En vista del panorama, hace tiempo que en casa decidimos comprar el café en grano (y a granel), mezclando a discreción varios tipos según origen, de modo que procedemos a molerlo cuando va a ser consumido en siete o quince días, y así se conserva mejor.
Sí es importante para la conservación del aroma, guardar el tarro, con el café molido o no, en el frigorífico en la parte más baja, por ejemplo en el verdulero. Con esa temperatura su aroma durará mucho más.
Ésta es nuestra fórmula al comprar café, sobre un kilo o proporción: 60% de Colombia, 20% de Brasil y 20% de libre elección. El café de Colombia es riquísimo pero demasiado suave y apenas tiñe la leche. El de Brasil le añade cuerpo y el último vendría a reforzar el aroma de nuestra mezcla.
Para mi segundo desayuno, ya en la calle, los bares que frecuento tienen ya aprendida mi fórmula: en taza, poco café, mucha leche y nada de azúcar, ni sacarina tampoco. Lo cierto es que una vez que lo explico, son bastante atentos a mis deseos, y me sirven el café como me gusta. Todo esto ocurre a las 9,30 aproximadamente, en que salgo corriendo desesperadamente de la oficina (mi reino por un café, o sucedáneo incluso), y cuando vuelvo ya soy otra persona.

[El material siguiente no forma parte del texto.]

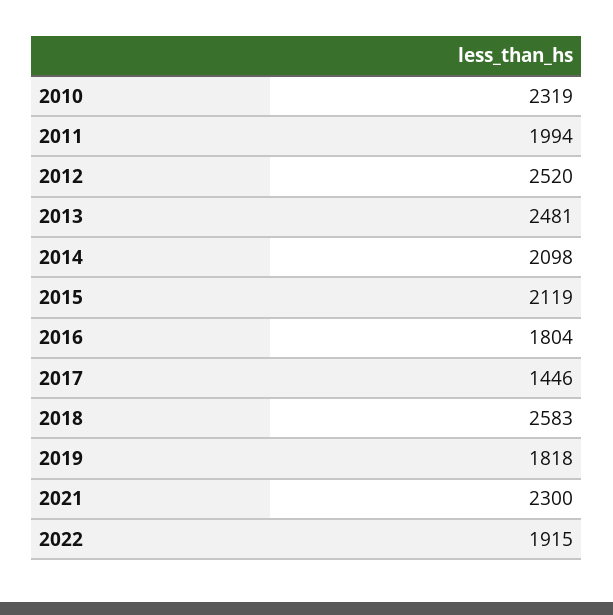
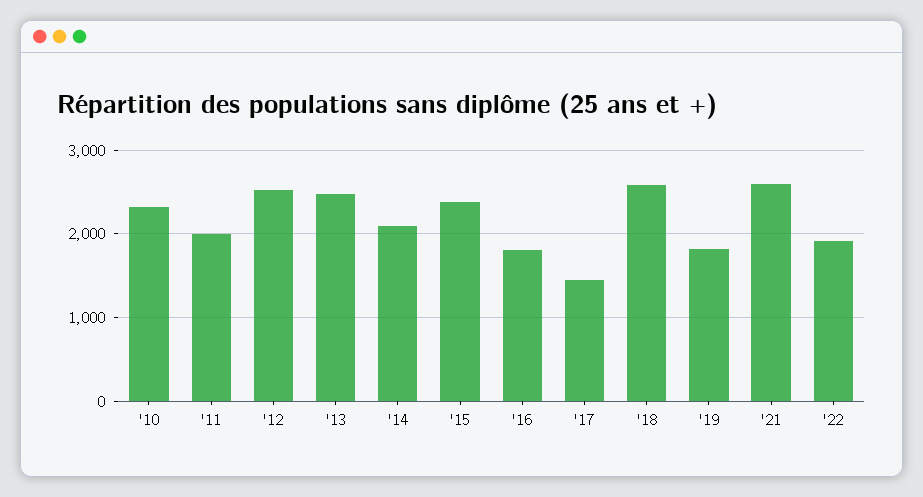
  {
    "2010": 2319,
    "2011": 1994,
    "2012": 2520,
    "2013": 2481,
    "2014": 2098,
-   "2015": 2119,
+   "2015": 2400,
    "2016": 1804,
    "2017": 1446,
    "2018": 2583,
    "2019": 1818,
-   "2021": 2300,
+   "2021": 2600,
    "2022": 1915
  }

Siempre digo que en lo referente a Andalucía (no tengo información de otros sitios), es en Málaga donde cada proporción de café tiene un nombre. Recuerdo que cuando viajaba a esta capital, pedía un sombra y ése era mi café. En resumen, muchas pamplinas para cafetear, pero mi estómago lo agradece y mis nervios también.
4 comentarios:
Me encanta el aroma del cafe. La mousse de cafe, el tiramisu, los caramelos cremosos de cafe... Pero soy incapaz de tomarme un cafe.
Si, soy asi de rarita, pero no me cabe por la garganta. Y mira que lo he intentado, eh, porque ya te digo que me gusta el sabor en cosas de comer. Pero no me gusta el sabor del cafe ni el mocha, ni macciato, ni americano, mucho menos expresso,ni capuccino, nada, nada, nada.
A mí me pasa más o menos lo mismo, y me encanta el olor del café en el trabajo por la mañana, pero no lo bebo porque no me entusiasma, únicamente cuando no hay más remedio, con muy poco café y mucho azúcar, o con mucha leche condensada. Y descafeinado porque me pongo nerviosísima.
El café tiene una cosa curiosísima, da igual que sea mentira:
Es, creo haber oído, junto a otra cosa que no recuerdo, imposible de sintetizar en laboratorio. El rigor, por encima de todo.
Su aroma es envolvente y enigmático, aunque tiene detractores en igual número (lo que significa que el número de habitantes es siempre par) que defensores.
Estimula la fibra cardíaca, aunque hay bebedores compulsivos que obtienen el aparente subidón debido al azúcar que añaden en cada tacita.
Es infinito el abanico de vivencias alrededor de esta bebida:
Si dulce, si amargo, si frío, si solo... Cada sorbo, distinto.
Piscina de galletas que se ablandan, o transfusión para magdalenas secas de afectos que huyen preñadas de líquido.
Final de comidas que se organizan mejor en el estómago cuando llega ese último trago, aplacador de atracones.
Despertador por lo que conforta.
Ahora bien, provocador de multiguiños, respuestas airadas, dolores de cabeza, se hace imprescindible y te crea la adicción, porque no soporta tu abandono.
No pierde con licor alguno comparación para la reunión y el rato de lectura del periódico.
Y su olor, como decía, una llamada imposible de ignorar.
Finalmente, aunque mi compañera de trabajo toma un refresco, el vigilante un té, la subdirectora agua y yo un zumo de naranja, todos decimos lo mismo a la hora del desayuno, esquivando clientes:
-Salgo a tomar café. Vuelvo en breves instantes.
Creo que esta descripción complementa lo dicho sobre el café, y era totalmente necesaria. Gracias.